/news/world

Le mari d'une infirmière disparue depuis six mois accusé

Le mari d'une infirmière de 33 ans, mère de deux enfants, mystérieusement disparue depuis six mois dans le sud de la France, a été accusé et écroué vendredi après des mois d'investigations et de battues pour retrouver la jeune femme.

• À lire aussi: Le mari d'une infirmière disparue en France depuis six mois arrêté

• À lire aussi: Mystérieuse disparition d’une mère de famille en France

Cédric Jubillar «a été mis en examen pour homicide volontaire par conjoint et vient d'être placé sous mandat de dépôt. (...) M. Jubillar conteste son implication dans cette affaire», a déclaré le procureur Dominique Alzeari, lors d'une conférence de presse.

Il venait de passer 48 heures en garde à vue. Sa mise en examen (inculpation) est «juridiquement incohérente», s'est indigné son avocat Me Jean-Baptiste Alary. Il a dénoncé l'absence de «preuves réelles» et juge le chef d'inculpation disproportionné.

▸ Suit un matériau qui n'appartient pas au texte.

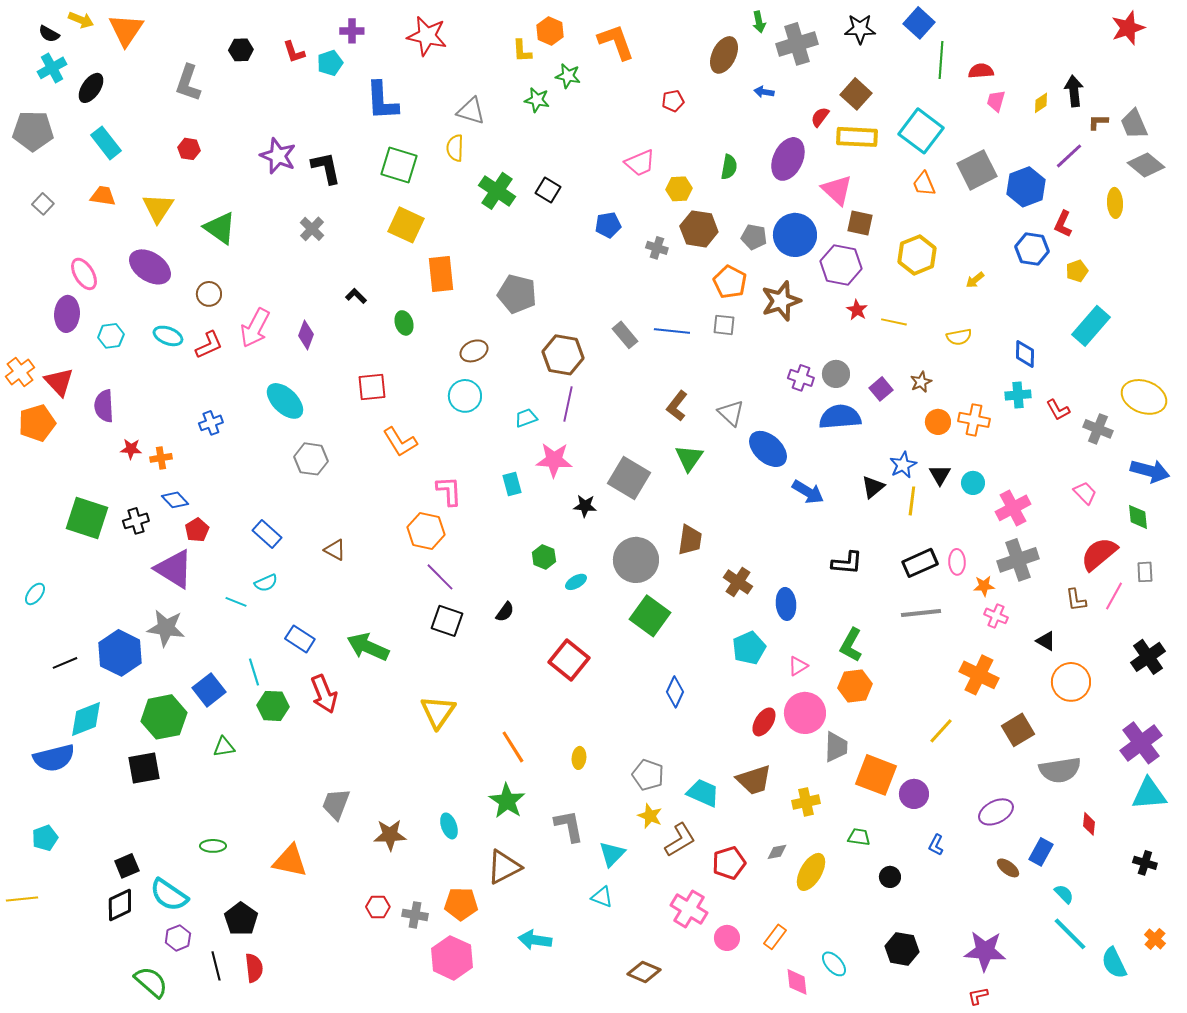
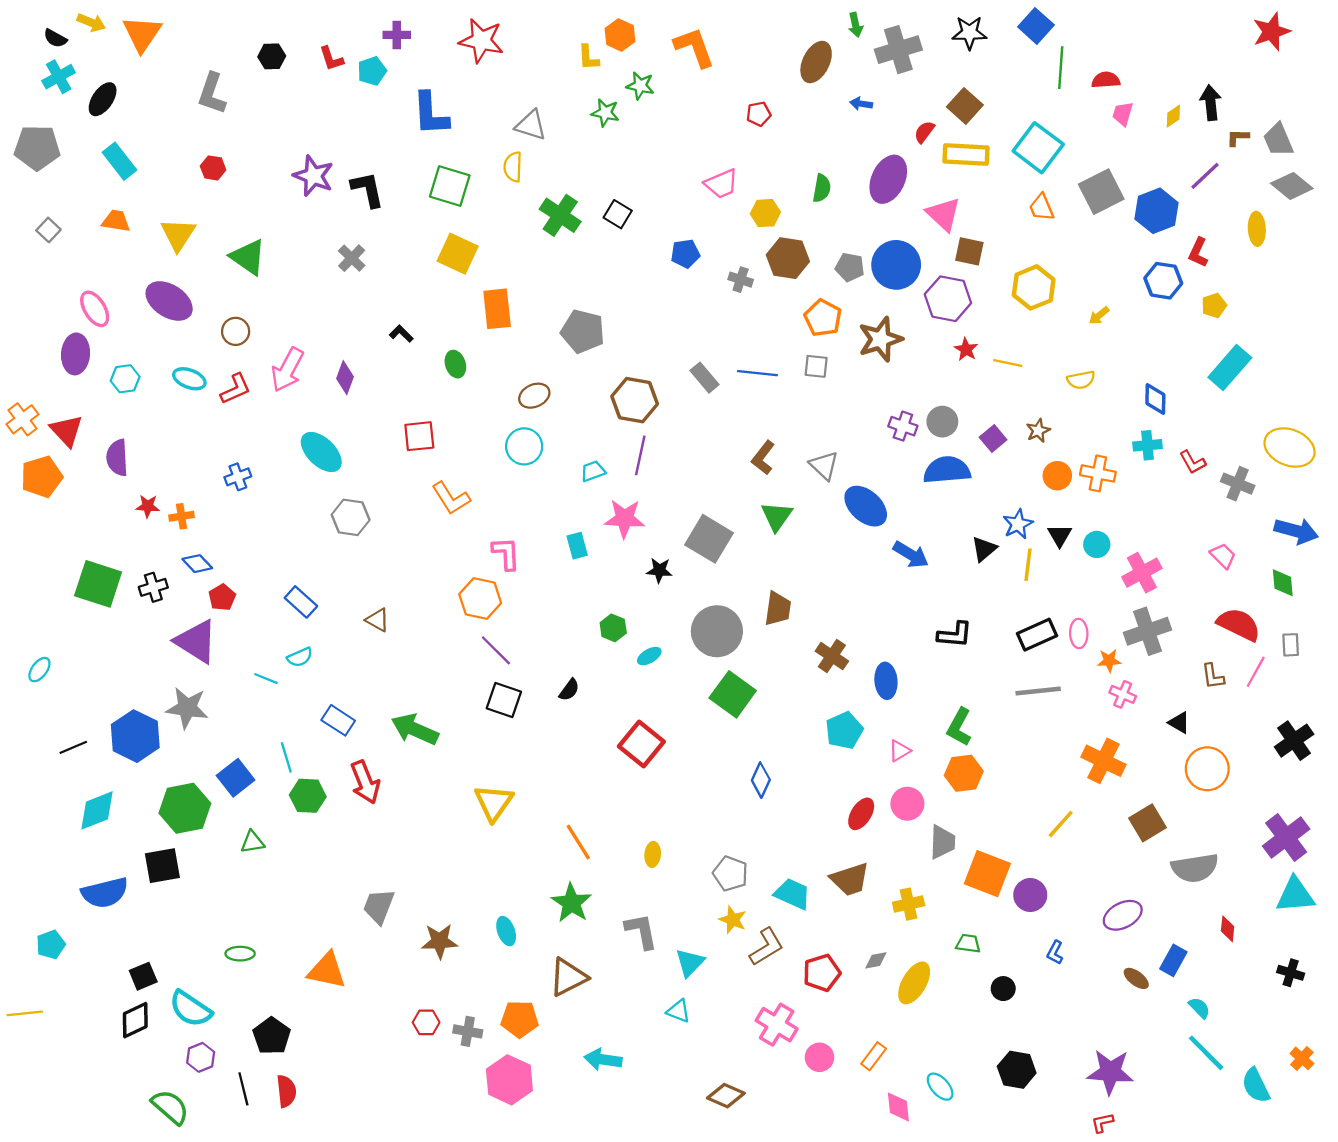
red semicircle: (1099, 554) -> (1239, 624), turned 66
pink circle: (805, 713) -> (907, 804), size x0.7
blue semicircle: (54, 758) -> (105, 893), moved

Il pointe aussi «la manière dont la garde à vue s’est déroulée, c’était un moyen de pression psychologique pour le faire craquer, ça n’a pas fonctionné, car peut-être, tout simplement, ses dénégations sont réelles, c’est une possibilité à laquelle les magistrats ont été insensibles, comme les enquêteurs».

L'épouse de Cédric Jubillar, Delphine, avec qui il était en procédure de divorce, n'a plus donné signe de vie depuis la mi-décembre, disparue en pleine nuit du domicile familial de Cagnac-les-Mines, une ancienne cité minière de 3000 habitants dans le sud-ouest.

La disparition de l'infirmière signalée par son mari, avait suscité un grand émoi dans la région et eu une résonance nationale. Ses proches ont organisé maintes battues et marches citoyennes. Cédric Jubillar lui-même y avait participé.

AFP

La «disparition criminelle est privilégiée», il y a une «présomption d'homicide» et les recherches de la mère de famille se poursuivent à «un haut niveau», a déclaré le procureur, mettant l'accent sur un «contexte de séparation très conflictuel» avec une violente dispute le soir du 15 décembre dont a été témoin leur fils de 6 ans.

Peintre-plaquiste d'une trentaine d'années, Cédric Jubillar a toujours nié toute responsabilité. Et pendant sa garde à vue, «il a maintenu ses déclarations malgré de longs interrogatoires. Et dément toute implication dans la disparition de sa femme», selon une source proche du dossier.

Mercredi, le suspect, sa mère et son beau-père avaient été placés en garde à vue, des incohérences ayant été relevées entre différents témoignages. Mais la mère et le beau-père ont été relâchés, selon le procureur. 

Éléments de téléphonie 

Selon la version du mari, Delphine Jubillar est sortie de la maison le 15 décembre vers 23h pour promener leurs deux chiens, en plein couvre-feu, vêtue d'une doudoune blanche et avec son téléphone portable. Les chiens seraient revenus à la maison sans elle, selon le mari.

Réveillé vers 04h par les pleurs de leur fille, Cédric Jubillar se serait alors rendu compte de l'absence de son épouse et aurait téléphoné à des amies de cette dernière, habitant le village, pensant qu'elle pouvait se trouver chez l'une d'elles. Il a ensuite appelé la police.

Ces derniers jours, des médias ont révélé des éléments de téléphonie qui auraient fait avancer l'enquête des gendarmes de Toulouse: une photo d'elle envoyée par Delphine Jubillar à son amant le 15 décembre au soir, et une capture d'écran de l'amant retrouvée dans le téléphone de Cédric Jubillar.

En février, la mère de Cédric avait pris sa défense sur les réseaux sociaux: «Je suis triste de voir à quel point les gens peuvent parler sans savoir réellement les choses, juste en se basant sur des ouï-dire ou des publications journalistiques».

«Quel couple lors d'un hypothétique divorce ne s'est jamais disputé», avait-elle ajouté.

Quelques jours après la disparition de son épouse, Cédric Jubillar avait pris part à une battue citoyenne réunissant un millier de personnes. Samedi 12 juin à Albi, il a participé à une marche en hommage à l'infirmière, organisée par ses collègues de la Clinique Claude-Bernard. Discrètement.